Evaluation of Drivers' Interaction Ability at Social Scenarios: A Process-Based Framework
Jiaqi Liu, Peng Hang, Xiangwang Hu, Jian Sun
TL;DR
This paper addresses the challenge of evaluating drivers' interactive abilities in dynamic social driving contexts by proposing a three-stage, process-based framework: Risk Perception Modeling, Interactive Process Modeling, and Interactive Ability Scoring. It integrates motion-state estimation with risk field theory, plus game-theoretic rational-agent benchmarks (non-cooperative and cooperative) to model and assess interaction dynamics, and introduces an improved morphological similarity distance to score drivers relative to rational benchmarks. The approach is validated on unsignalized intersections using Chinese and US driving datasets, demonstrating the framework’s ability to distinguish conservative versus aggressive interactions and its adaptability across regional contexts.

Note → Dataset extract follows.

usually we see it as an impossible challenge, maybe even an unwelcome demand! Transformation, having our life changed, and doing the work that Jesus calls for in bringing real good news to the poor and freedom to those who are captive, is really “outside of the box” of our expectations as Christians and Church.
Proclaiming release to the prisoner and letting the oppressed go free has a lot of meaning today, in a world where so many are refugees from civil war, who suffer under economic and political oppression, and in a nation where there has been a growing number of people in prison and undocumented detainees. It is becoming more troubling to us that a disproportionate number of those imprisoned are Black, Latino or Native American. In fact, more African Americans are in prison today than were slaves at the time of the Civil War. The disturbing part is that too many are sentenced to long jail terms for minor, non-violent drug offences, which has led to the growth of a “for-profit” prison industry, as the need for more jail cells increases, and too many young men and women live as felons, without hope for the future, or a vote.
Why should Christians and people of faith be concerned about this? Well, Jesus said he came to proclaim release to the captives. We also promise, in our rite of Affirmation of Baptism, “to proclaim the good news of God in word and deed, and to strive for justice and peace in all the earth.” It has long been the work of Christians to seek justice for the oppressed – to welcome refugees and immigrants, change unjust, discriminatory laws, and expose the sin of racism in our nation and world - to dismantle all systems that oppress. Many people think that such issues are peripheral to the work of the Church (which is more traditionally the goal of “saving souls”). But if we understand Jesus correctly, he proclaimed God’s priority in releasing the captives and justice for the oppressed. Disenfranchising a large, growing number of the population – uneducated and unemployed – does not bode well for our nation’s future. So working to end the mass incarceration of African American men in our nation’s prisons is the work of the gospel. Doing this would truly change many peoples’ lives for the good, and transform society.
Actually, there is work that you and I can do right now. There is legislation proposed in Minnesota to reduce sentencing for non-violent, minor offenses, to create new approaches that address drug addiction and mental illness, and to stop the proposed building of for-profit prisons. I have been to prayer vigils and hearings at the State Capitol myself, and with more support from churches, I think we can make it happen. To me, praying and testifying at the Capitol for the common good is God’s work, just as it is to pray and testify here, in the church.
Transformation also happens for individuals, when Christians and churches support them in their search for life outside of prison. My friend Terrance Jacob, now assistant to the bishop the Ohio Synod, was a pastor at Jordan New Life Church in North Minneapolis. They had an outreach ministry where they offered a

The work contributes a scalable, interpretable evaluation tool for driving risk, efficiency, and social interaction, with potential to guide autonomous vehicle behavior in human-driven environments and to support real-time assessment of driver interaction capabilities.
Abstract
Assessing drivers' interaction capabilities is crucial for understanding human driving behavior and enhancing the interactive abilities of autonomous vehicles. In scenarios involving strong interaction, existing metrics focused on interaction outcomes struggle to capture the evolutionary process of drivers' interactive behaviors, making it challenging for autonomous vehicles to dynamically assess and respond to other agents during interactions. To address this issue, we propose a framework for assessing drivers' interaction capabilities, oriented towards the interactive process itself, which includes three components: Interaction Risk Perception, Interaction Process Modeling, and Interaction Ability Scoring. We quantify interaction risks through motion state estimation and risk field theory, followed by introducing a dynamic action assessment benchmark based on a game-theoretical rational agent model, and designing a capability scoring metric based on morphological similarity distance. By calculating real-time differences between a driver's actions and the assessment benchmark, the driver's interaction capabilities are scored dynamically. We validated our framework at unsignalized intersections as a typical scenario. Validation analysis on driver behavior datasets from China and the USA shows that our framework effectively distinguishes and evaluates conservative and aggressive driving states during interactions, demonstrating good adaptability and effectiveness in various regional settings.